- **SOURCE DOCUMENT**
◇ ◇ ◇ ◇ ◇
The Best Climbing Hangboard for 2021
It is difficult to overstate just how important developing forearm and finger strength can be for a rock climber. As beginners, most people take on routes that are clearly marked, easy to follow, and feature large hand and footholds. But as their skill and experience levels increase, they inevitably find themselves on more difficult and demanding routes where the hand- and footholds are reduced to just the thinnest of cracks and edges. To overcome these challenges, strong fingers are essential.
While it may seem counter-intuitive, many climbers don’t necessarily start off with an already amazing grip. Instead, they develop their forearm, hand, and finger strength over time. That said, most of us can’t get to the climbing gym or rock face every day, so building that strength can take a very long time. Fortunately, there are some tools and exercises that we can do at home to speed up that process. The most useful way to do that is to start using a hangboard.
What is a Hangboard?
In the late 1970s and early 80s, rock climbers would often nail small blocks of wood to the walls of their home. Those pieces of wood served as grips and holds for them to practice their technique and build strength, even when they didn’t have time to head to the crag.
This approach proved to be highly effective, even if it was a bit crude. By the mid-1980s, however, some of the more innovative climbers began shaping those pieces of wood to simulate the cracks and edges they were using in the wild. From this simple concept, the modern hangboard—or fingerboard as it is sometimes called— was born.
Today’s hangboards come in a wide variety of shapes and sizes. Many are still made out of wood, although there is an increasing assortment molded from hard plastic resin. The surface of the board is usually smooth, with grooves and holes of varying length, depth, and thickness carved out of it. Those grooves and holes are often barely big enough to accommodate a climber’s fingers, providing just enough space to create a precarious hold to hang on to.
How to Use a Hangboard
Like those blocks of wood used by climbers in the 70s and 80s, a hangboard is hung on the wall over an open space. Many climbers will mount their hardboards above a doorway, roof beam or an open stairwell, as this leaves enough room for them to dangle—or hang—from the board while using it.
Once the hangboard is nailed in place, a climber can then use it as a very focused and intense workout tool. By gripping any of the grooves or holes, they can work on improving their grip and forearm space, something that translates well to climbing in the gym or outdoors. Typical exercises include fingertip or two-finger pull-ups, as well as just rotating through the various holds while letting your body hang in mid-air.
◇ ◇ ◇ ◇ ◇
- **RECORDS PROVIDED**

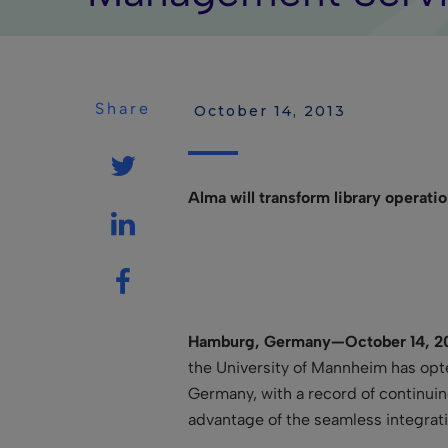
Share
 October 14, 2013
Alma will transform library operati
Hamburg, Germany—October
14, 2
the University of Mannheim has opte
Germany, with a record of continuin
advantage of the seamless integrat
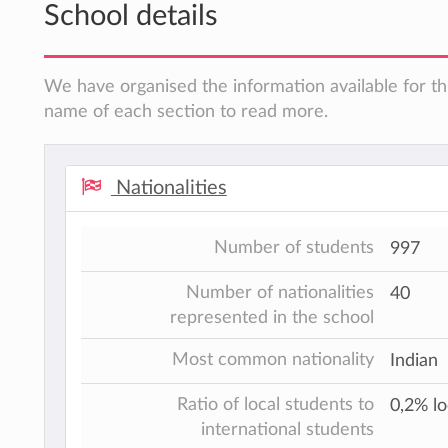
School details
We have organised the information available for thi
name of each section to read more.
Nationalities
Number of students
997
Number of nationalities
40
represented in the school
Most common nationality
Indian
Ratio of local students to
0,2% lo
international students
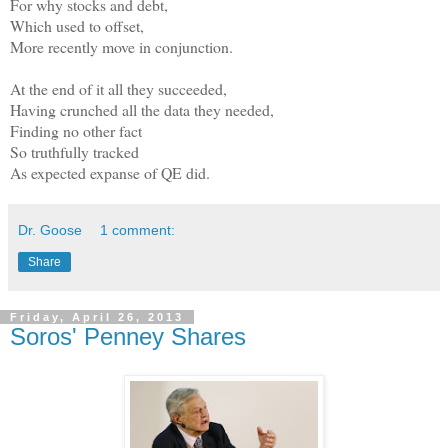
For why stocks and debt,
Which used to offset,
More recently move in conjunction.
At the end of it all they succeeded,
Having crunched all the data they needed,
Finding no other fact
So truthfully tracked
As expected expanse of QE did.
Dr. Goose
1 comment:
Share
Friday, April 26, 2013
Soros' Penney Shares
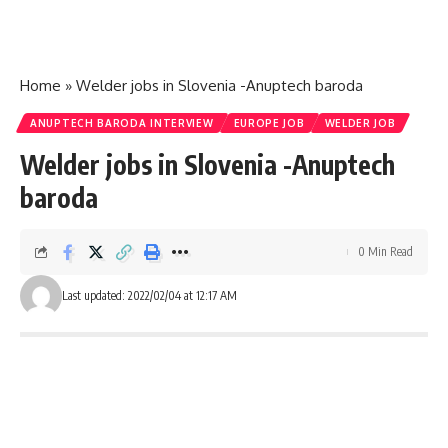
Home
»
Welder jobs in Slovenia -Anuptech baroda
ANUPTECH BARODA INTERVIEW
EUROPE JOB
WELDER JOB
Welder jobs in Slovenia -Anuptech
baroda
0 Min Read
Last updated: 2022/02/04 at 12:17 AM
◇ ◇ ◇ ◇ ◇
- **REQUIREMENT 1**
Answer these questions from the hangboard article:
(a) What did rock climbers in the late 1970s and early 80s nail to the walls of their homes?
(b) What other name is sometimes used for a hangboard?
(c) Apart from wood, what material are many of today's hangboards molded from?
- **REQUIREMENT 2**
Write the next part of the hangboard article, continuing on from its final sentence.
The entries have nothing to do with what you are asked to do here.

- **EXPECTED ANSWER 1**
(a) Small blocks of wood.
(b) Fingerboard.
(c) Hard plastic resin.

- **EXPECTED ANSWER 2**
When first adding a hangboard workout to your exercise regimen, it is important to take things slow, develop good techniques, and not overdo it. A climber should be able to hang from the board while keeping their shoulders well away from their ears. It is important to maintain control at all times, using their shoulder blades to provide support to the fingers and forearms, while preventing the elbows from locking up.
At first, this will feel awkward and unsteady. But over time, as the strength and technique improve, it will become much easier. That will be a clear sign that the strength in the fingers, hands, and forearm are improving.
What to Look for in a Hangboard
When deciding which hangboard is right for you, there are a number of factors to consider. One of the most important things to look at is the number and type of holds that a board has to offer. You’ll want one that provides plenty of versatility and variety, not only to mix up the types of exercises you’ll be doing but also to simulate the real-world conditions you might encounter when on a climbing route.
You’ll also want to consider how the hangboard mounts to your wall. Most modern models come with the tools and supplies you need to attach them to just about any surface, but some are better suited for hanging over a door than others. Knowing where you’ll be using it can play a key role in which board you end up purchasing.
Finally, you’ll also want to think about what type of material you want your hangboard to be made from. Wooden boards are often very comfortable to use for instance, but they don’t always offer a secure grip and can have limited options when it comes to the types of holds they provide. Conversely, hangboards made of resin are often larger and have a wide variety of grooves and edges, but they can be less comfortable to use during longer workouts.
Our advice is to try a few different types of boards out to see which ones align most closely with your own preferences and needs. At the very least, this is usually a good way to settle the wood vs. resin debate.
The Best Hangboards for 2021
Back in the 80s and 90s, climbers usually had to build their own hangboards, carving and cutting custom versions designed to meet their specific needs. Things have changed quite a bit since then, with many of the top climbing gear companies now producing models of their own.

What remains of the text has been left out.